The steering is another example of Ford making its ute easier to live with than its rivals. The electric steering system possesses finger-tip lightness at low speeds, and though it requires quite a few turns from lock to lock, it is nicely weighted at higher speeds; precise and direct, and not very ute-like at all.
The ute-ness of the Ranger Wildtrak isn’t as pronounced as its more work-ready siblings down the range, but it still comes ready to be put to task, should you so choose. It has a tub-liner in the tray to stop you from scratching the paint, as well as a roll-top cargo cover that is lockable, making for good security.
On that note, you can tie down your load to four internal hooks, and there’s a 12-volt outlet in the tray as well. The tray is a good size for the class: 1549mm long by 1560mm wide (1139mm between the arches) and 511mm deep, but its payload is on the low side at 907 kilograms.
If you need to tow – and it’s a good ute to do that – there’s a 3.5-tonne capacity for braked trailers, or 750kg for the standard-fit towbar without brake attachment.

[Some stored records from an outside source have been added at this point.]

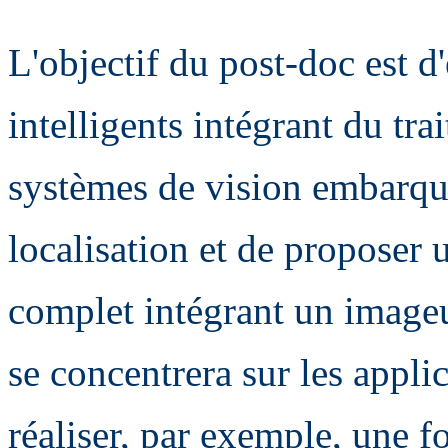
L'objectif du post-doc est d'
intelligents intégrant du tra
systèmes de vision embarqu
localisation et de proposer
complet intégrant un imageur
se concentrera sur les appli
réaliser, par exemple, une f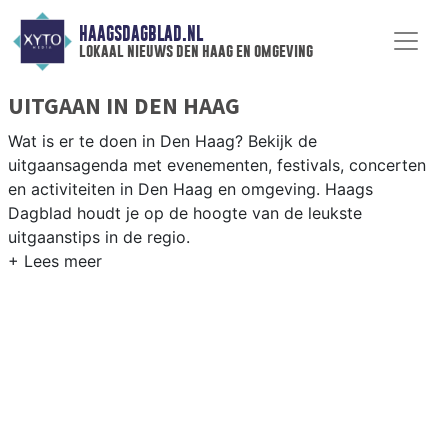
HAAGSDAGBLAD.NL
lokaal nieuws den haag en omgeving
UITGAAN IN DEN HAAG
Wat is er te doen in Den Haag? Bekijk de
uitgaansagenda met evenementen, festivals, concerten
en activiteiten in Den Haag en omgeving. Haags
Dagblad houdt je op de hoogte van de leukste
uitgaanstips in de regio.
EVENEMENTEN DEN HAAG
Van markten en culturele evenementen tot
muziekfestivals en culinaire events - ontdek het
complete uitgaansaanbod op haagsdagblad.nl.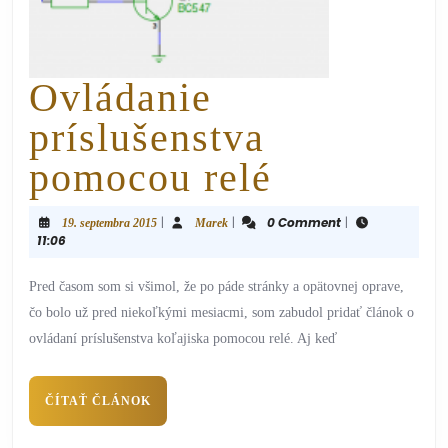
Ovládanie
príslušenstva
pomocou relé
|
|
0 Comment
|
19. septembra 2015
Marek
11:06
Pred časom som si všimol, že po páde stránky a opätovnej oprave,
čo bolo už pred niekoľkými mesiacmi, som zabudol pridať článok o
ovládaní príslušenstva koľajiska pomocou relé. Aj keď
ČÍTAŤ ČLÁNOK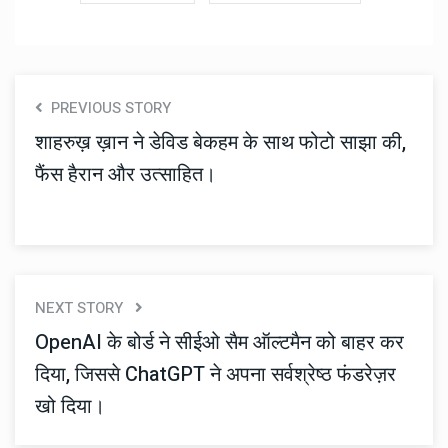
PREVIOUS STORY
शाहरुख़ ख़ान ने डेविड बेकहम के साथ फोटो साझा की,
फैंस हैरान और उत्साहित।
NEXT STORY
OpenAI के बोर्ड ने सीईओ सैम ऑल्टमैन को बाहर कर
दिया, जिससे ChatGPT ने अपना सर्वश्रेष्ठ फंडरेज़र
खो दिया।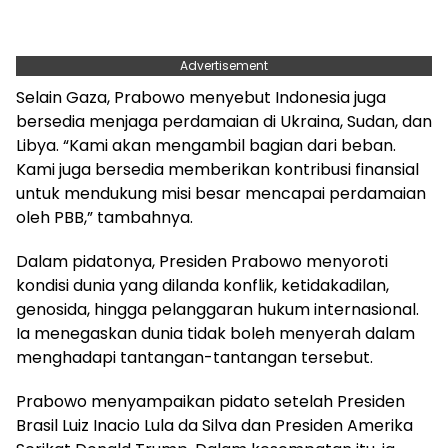
Advertisement
Selain Gaza, Prabowo menyebut Indonesia juga
bersedia menjaga perdamaian di Ukraina, Sudan, dan
Libya. “Kami akan mengambil bagian dari beban.
Kami juga bersedia memberikan kontribusi finansial
untuk mendukung misi besar mencapai perdamaian
oleh PBB,” tambahnya.
Dalam pidatonya, Presiden Prabowo menyoroti
kondisi dunia yang dilanda konflik, ketidakadilan,
genosida, hingga pelanggaran hukum internasional.
Ia menegaskan dunia tidak boleh menyerah dalam
menghadapi tantangan-tantangan tersebut.
Prabowo menyampaikan pidato setelah Presiden
Brasil Luiz Inacio Lula da Silva dan Presiden Amerika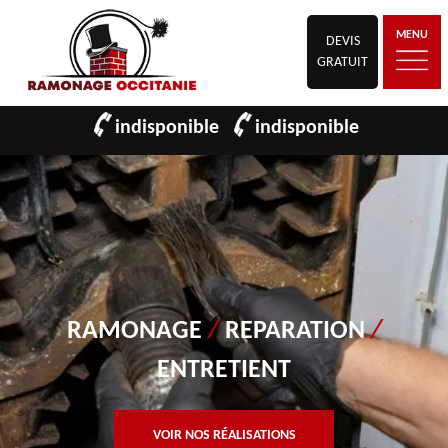
MENU
DEVIS
GRATUIT
indisponible
indisponible
RAMONAGE
/
REPARATION
/
ENTRETIENT
VOIR NOS RÉALISATIONS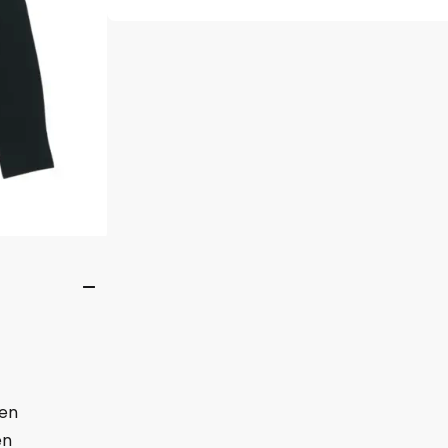
oen
en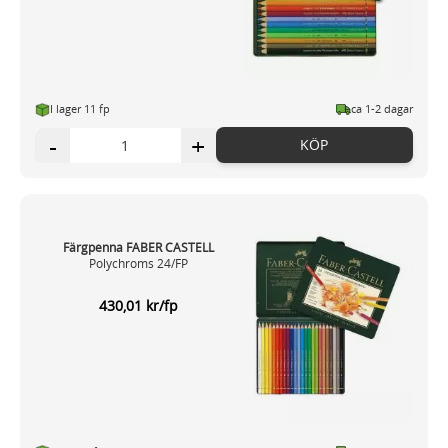
I lager 11 fp
ca 1-2 dagar
-
+
KÖP
Färgpenna FABER CASTELL
Polychroms 24/FP
430,01 kr/fp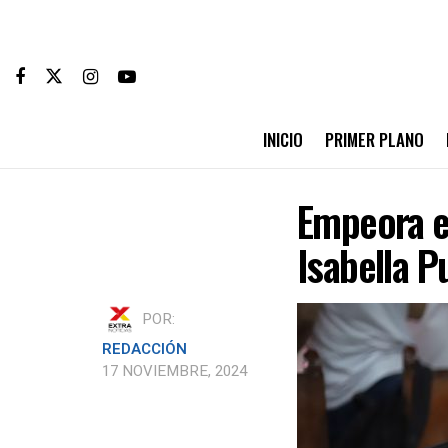
INICIO
PRIMER PLANO
Empeora el
Isabella P
POR:
REDACCIÓN
17 NOVIEMBRE, 2024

Ford covers the Ranger (and all of its models) with a three-year/100,000 kilometre warranty, and there’s a capped-price servicing plan for the life of the vehicle. It requires maintenance every 12 months or 15,000km, whichever occurs first, and over the first five years/75,000km, the cost per visit averages out to $459 – not too bad.
It isn’t a cheap ute, but if you wanted a more affordable option from Ford, there are plenty to choose from – none of them are quite as passenger-focused as the Wildtrak, though.
It remains our pick of the ute segment for safety, comfort and convenience, one that is indeed made even better by the 2017 model year update.